[Start of Attachment]

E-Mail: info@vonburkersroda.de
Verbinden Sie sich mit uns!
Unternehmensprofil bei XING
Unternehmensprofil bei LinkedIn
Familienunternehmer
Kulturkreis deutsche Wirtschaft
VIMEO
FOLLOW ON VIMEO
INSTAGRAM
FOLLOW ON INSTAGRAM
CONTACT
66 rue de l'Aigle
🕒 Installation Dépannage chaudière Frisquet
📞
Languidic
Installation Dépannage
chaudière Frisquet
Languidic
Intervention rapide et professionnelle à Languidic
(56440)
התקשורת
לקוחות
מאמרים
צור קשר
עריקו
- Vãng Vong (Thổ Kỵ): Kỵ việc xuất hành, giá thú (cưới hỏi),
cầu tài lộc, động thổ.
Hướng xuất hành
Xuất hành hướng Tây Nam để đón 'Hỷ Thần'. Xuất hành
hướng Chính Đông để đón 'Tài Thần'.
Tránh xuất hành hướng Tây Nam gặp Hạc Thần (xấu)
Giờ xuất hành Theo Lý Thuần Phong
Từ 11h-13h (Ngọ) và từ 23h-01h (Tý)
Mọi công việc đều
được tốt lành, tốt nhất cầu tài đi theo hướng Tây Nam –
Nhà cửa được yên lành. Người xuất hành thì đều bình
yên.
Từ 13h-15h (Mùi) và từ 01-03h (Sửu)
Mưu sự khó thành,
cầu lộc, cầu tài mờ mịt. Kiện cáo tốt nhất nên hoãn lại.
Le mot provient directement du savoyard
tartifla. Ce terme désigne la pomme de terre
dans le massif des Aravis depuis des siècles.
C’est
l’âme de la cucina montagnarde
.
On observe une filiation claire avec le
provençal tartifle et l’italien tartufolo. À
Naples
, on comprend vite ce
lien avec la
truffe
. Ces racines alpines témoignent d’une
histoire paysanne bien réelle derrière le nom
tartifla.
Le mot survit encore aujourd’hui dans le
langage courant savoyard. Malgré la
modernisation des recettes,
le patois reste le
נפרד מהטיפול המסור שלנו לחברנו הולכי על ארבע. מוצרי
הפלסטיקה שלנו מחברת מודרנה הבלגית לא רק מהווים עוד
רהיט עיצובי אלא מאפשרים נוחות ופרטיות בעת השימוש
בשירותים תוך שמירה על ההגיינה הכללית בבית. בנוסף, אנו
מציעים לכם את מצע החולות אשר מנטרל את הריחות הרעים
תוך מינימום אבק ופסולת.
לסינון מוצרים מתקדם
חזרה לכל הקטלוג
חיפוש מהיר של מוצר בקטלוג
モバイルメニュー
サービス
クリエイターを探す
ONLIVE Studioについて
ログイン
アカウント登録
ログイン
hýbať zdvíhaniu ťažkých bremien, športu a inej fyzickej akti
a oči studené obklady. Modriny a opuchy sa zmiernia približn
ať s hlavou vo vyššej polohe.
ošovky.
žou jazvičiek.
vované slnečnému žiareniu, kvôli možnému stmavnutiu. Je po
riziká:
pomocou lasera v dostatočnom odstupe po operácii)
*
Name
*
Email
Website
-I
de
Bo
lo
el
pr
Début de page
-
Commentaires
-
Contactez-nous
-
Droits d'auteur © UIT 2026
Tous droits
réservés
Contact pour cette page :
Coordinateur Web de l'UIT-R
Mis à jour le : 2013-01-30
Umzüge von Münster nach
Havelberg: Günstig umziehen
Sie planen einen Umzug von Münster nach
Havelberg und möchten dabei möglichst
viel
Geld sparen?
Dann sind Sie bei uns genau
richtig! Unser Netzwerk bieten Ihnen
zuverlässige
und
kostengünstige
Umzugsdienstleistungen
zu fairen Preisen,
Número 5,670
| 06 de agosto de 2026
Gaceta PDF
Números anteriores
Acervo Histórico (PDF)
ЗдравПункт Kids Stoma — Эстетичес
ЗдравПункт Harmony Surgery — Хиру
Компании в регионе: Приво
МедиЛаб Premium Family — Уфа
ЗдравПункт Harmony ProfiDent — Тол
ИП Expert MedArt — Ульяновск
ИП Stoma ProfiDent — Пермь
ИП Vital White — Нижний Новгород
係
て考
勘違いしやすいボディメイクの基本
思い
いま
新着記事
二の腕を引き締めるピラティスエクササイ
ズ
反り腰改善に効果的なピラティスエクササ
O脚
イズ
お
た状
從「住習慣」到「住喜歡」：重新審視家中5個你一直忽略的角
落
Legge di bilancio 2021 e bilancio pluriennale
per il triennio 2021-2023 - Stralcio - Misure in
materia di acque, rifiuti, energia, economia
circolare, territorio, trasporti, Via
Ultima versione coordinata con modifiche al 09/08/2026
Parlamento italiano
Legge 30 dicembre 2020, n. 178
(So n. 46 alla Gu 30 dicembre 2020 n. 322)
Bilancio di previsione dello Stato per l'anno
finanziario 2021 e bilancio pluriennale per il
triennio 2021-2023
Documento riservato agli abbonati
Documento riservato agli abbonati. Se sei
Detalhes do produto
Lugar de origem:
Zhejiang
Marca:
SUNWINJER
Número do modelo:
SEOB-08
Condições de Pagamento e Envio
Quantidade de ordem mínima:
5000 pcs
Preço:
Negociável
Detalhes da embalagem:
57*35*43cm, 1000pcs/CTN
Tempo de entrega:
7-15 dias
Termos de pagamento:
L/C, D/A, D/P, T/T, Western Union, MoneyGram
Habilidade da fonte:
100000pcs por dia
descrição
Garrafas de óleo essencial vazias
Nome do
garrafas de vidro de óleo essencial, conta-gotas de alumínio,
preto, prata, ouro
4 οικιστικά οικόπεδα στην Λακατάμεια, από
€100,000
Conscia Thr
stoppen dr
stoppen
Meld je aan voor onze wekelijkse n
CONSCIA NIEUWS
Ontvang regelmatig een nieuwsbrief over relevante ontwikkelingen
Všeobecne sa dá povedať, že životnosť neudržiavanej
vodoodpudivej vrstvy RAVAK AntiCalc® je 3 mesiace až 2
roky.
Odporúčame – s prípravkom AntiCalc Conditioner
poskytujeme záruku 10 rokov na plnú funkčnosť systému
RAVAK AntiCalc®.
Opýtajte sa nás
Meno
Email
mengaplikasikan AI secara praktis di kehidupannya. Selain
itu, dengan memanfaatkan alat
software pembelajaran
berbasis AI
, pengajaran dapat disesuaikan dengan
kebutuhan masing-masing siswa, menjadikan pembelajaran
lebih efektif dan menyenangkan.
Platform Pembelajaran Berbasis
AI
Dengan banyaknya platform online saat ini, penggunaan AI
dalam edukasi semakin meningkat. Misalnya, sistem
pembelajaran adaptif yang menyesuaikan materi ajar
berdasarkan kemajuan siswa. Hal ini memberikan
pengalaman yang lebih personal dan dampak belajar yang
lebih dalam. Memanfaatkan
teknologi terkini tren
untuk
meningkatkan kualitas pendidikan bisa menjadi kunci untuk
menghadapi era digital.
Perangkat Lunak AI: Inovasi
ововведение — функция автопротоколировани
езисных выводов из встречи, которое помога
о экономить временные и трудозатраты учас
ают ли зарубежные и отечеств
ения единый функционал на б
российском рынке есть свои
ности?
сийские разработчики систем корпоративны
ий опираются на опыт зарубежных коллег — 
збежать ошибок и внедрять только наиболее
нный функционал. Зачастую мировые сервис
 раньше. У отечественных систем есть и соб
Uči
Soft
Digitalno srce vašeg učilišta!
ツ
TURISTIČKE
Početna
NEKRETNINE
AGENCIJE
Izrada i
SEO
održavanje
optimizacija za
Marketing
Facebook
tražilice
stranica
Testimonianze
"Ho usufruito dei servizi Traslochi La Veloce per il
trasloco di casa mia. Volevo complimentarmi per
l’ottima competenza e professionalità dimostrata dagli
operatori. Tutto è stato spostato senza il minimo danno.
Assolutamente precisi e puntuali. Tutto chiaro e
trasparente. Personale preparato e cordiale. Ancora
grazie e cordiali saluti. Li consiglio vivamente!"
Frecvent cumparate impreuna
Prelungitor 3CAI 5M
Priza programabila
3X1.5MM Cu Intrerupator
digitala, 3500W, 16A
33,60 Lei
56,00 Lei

[End of Attachment]

Search the entries for the word "Unternehmensprofil" and copy every line that has it.

Unternehmensprofil bei XING
Unternehmensprofil bei LinkedIn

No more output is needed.